Problem requirements
Make an exact copy of the entries below with the pictures removed.
__________________________________________________
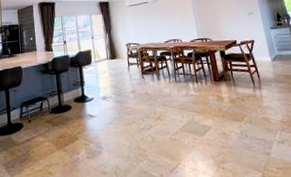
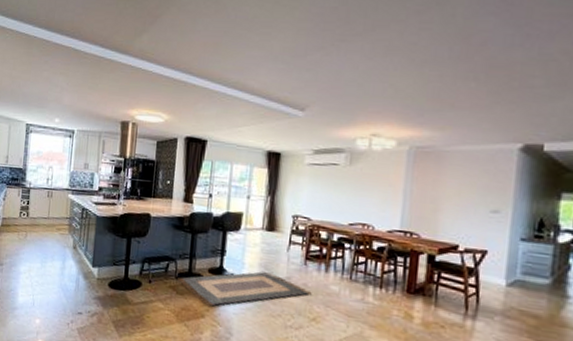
rug: none [51,90,152,129] -> present [177,271,312,306]

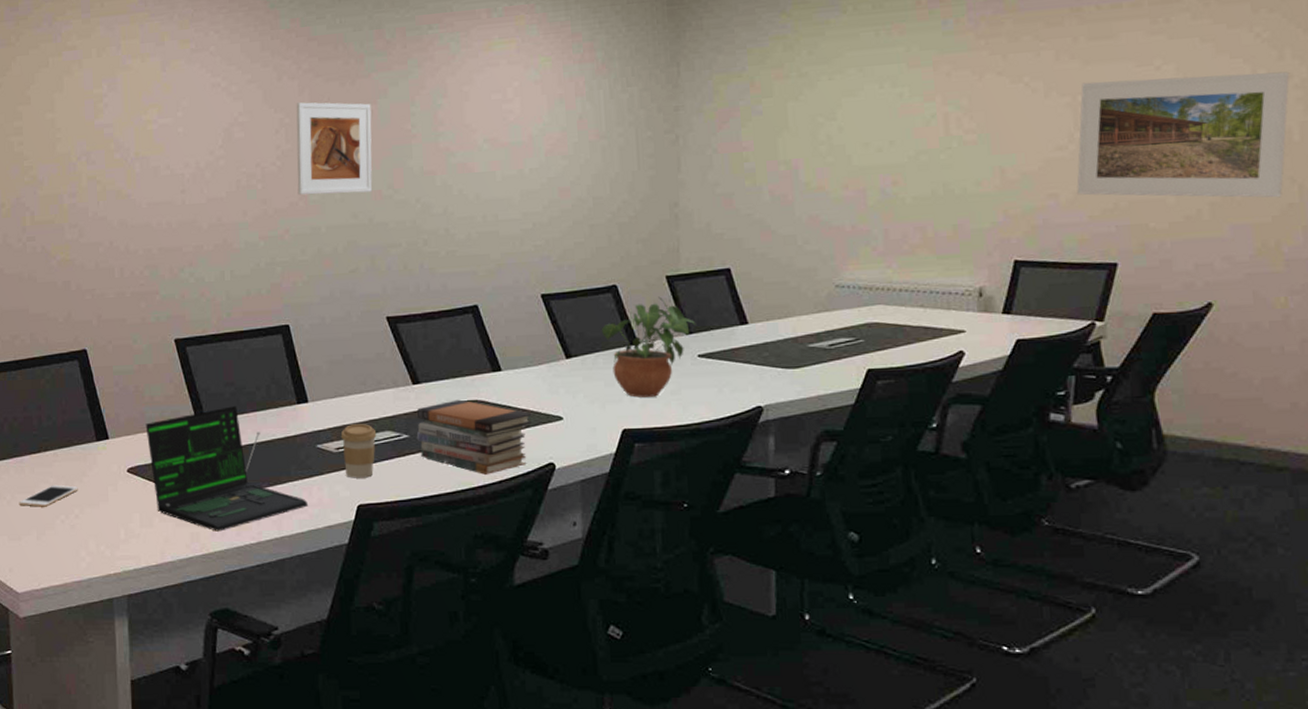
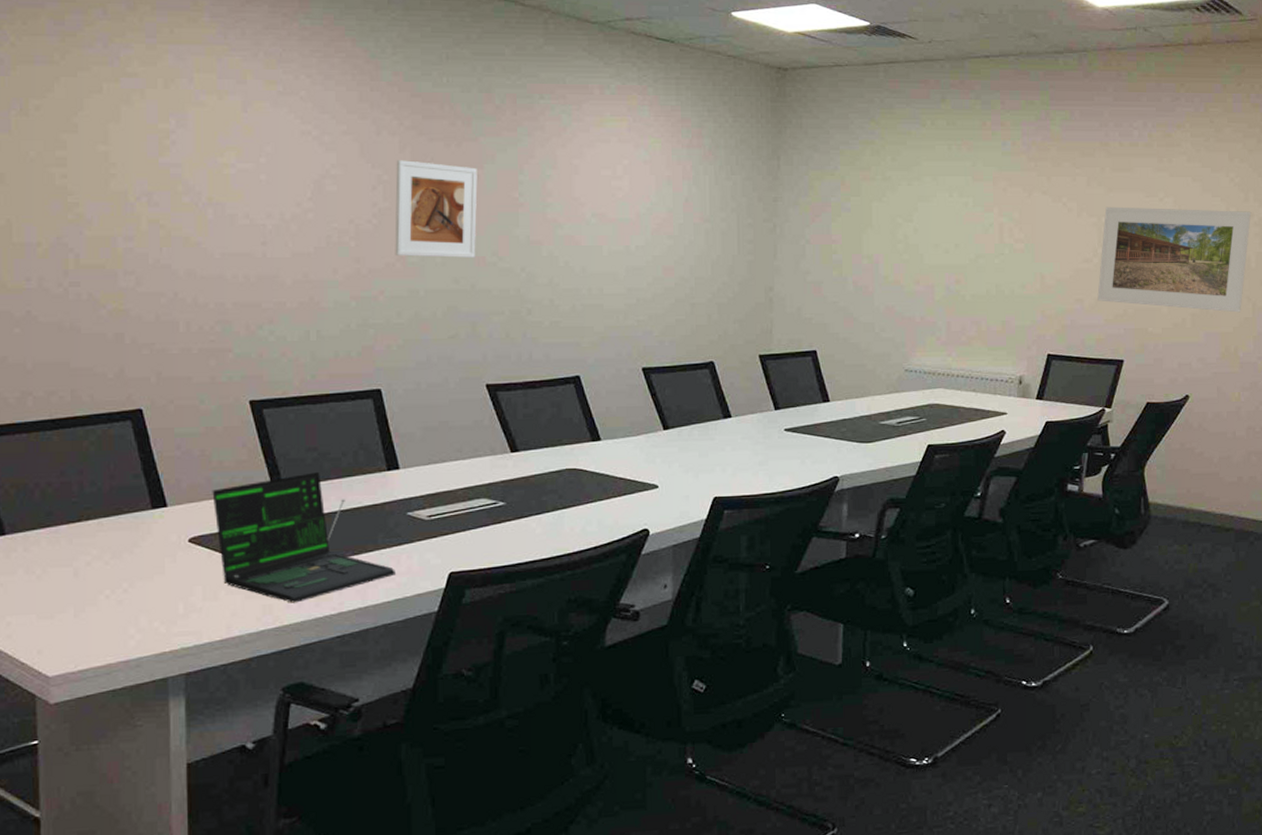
cell phone: present [18,484,78,507] -> none [51,557,128,582]
coffee cup: present [340,424,377,478] -> none [433,491,472,546]
book stack: present [416,399,532,475] -> none [513,468,629,541]
potted plant: present [601,296,696,398] -> none [697,374,784,468]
__________________________________________________
Task solution
rug: none [51,90,152,129] -> present [177,271,312,306]

cell phone: present [18,484,78,507] -> none [51,557,128,582]
coffee cup: present [340,424,377,478] -> none [433,491,472,546]
book stack: present [416,399,532,475] -> none [513,468,629,541]
potted plant: present [601,296,696,398] -> none [697,374,784,468]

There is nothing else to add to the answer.